▶ _OBJETIVO_
Extraia do texto sobre a liquidação adicional de Sisa, sem qualquer alteração, o trecho que vai de "- Que, no âmbito" até "das verbas mutuadas.".

:: EXCERTO DO TEXTO ::

Para fundamentar os indicados pedidos, alega, em suma, a Requerente:

 

- Que, para fundamentar a liquidação adicional de Sisa nos termos do artigo 111.º do Código do Imposto Municipal da Sisa e do Imposto sobre as Sucessões e Doações (CIMSISD), a ATA teria de demonstrar que a liquidação inicial do imposto enfermava de erro de facto ou de Direito, ou a existência de omissão ou inexactidão nas declarações prestadas para efeitos de liquidação, o que não fez.

 

- Que a verdadeira fundamentação que subjaz à motivação expendida pela ATA consiste na alegada verificação da existência de uma simulação negocial e que, o que só seria admissível se a ATA tivesse obtido, previamente, a declaração judicial daquela simulação;

 

- Que os actos de liquidação adicional sindicados enfermam de total ausência de fundamentação de facto.

 

- Que, no âmbito do procedimento, a ATA não esgotou todos os meios instrutórios ao seu alcance para a averiguação dos factos, acedendo, designadamente, à informação protegida pelo sigilo bancária, autorizado para tanto pelo Requerente, o que determina que os actos impugnados se encontrem inquinados de vício de forma por violação do princípio do inquisitório.

 

- Que, não tendo a ATA cumprido plenamente com o dever de inquirir, por ser inexistente ou no mínimo inconclusiva a investigação dos factos, e, por conseguinte, com o ónus probatório que sobre si recaía, não poderia devolver-se ao Requerente, como pretendido, o ónus da prova negativa da afectação das verbas mutuadas.

:::
:: REGISTOS DE DADOS ::

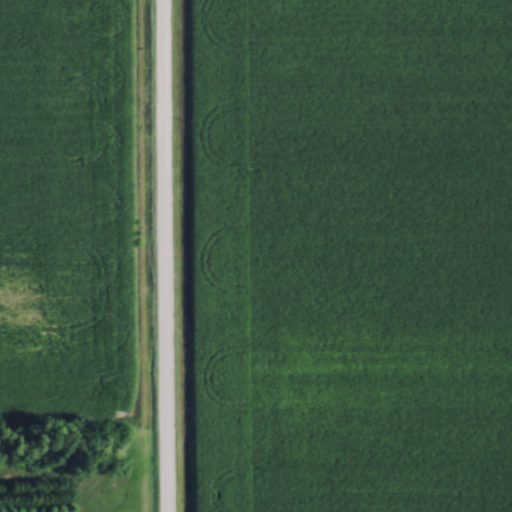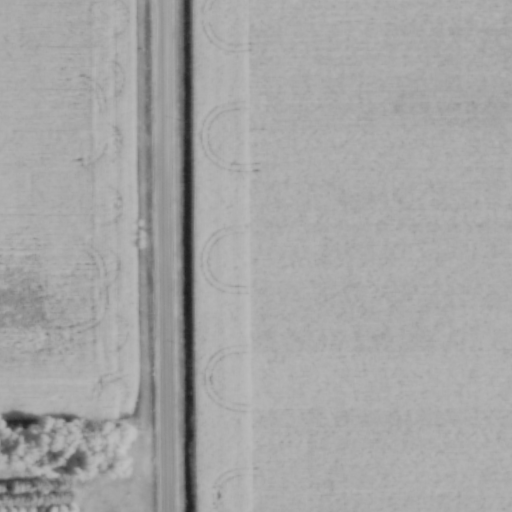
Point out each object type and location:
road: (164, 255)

:::
:: REGISTOS DE DADOS ::

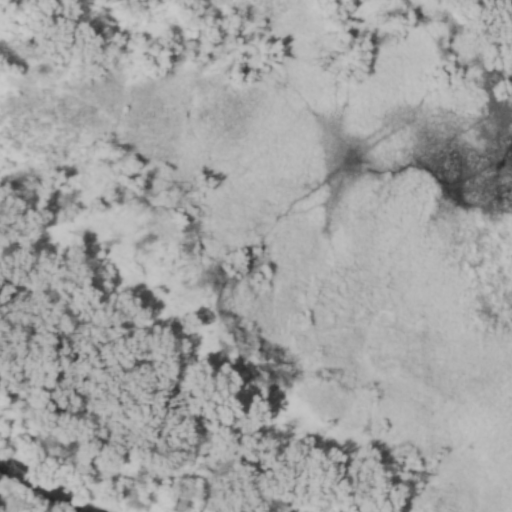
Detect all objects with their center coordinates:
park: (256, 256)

:::

▶ _RESPOSTA_
- Que, no âmbito do procedimento, a ATA não esgotou todos os meios instrutórios ao seu alcance para a averiguação dos factos, acedendo, designadamente, à informação protegida pelo sigilo bancária, autorizado para tanto pelo Requerente, o que determina que os actos impugnados se encontrem inquinados de vício de forma por violação do princípio do inquisitório.

 

- Que, não tendo a ATA cumprido plenamente com o dever de inquirir, por ser inexistente ou no mínimo inconclusiva a investigação dos factos, e, por conseguinte, com o ónus probatório que sobre si recaía, não poderia devolver-se ao Requerente, como pretendido, o ónus da prova negativa da afectação das verbas mutuadas.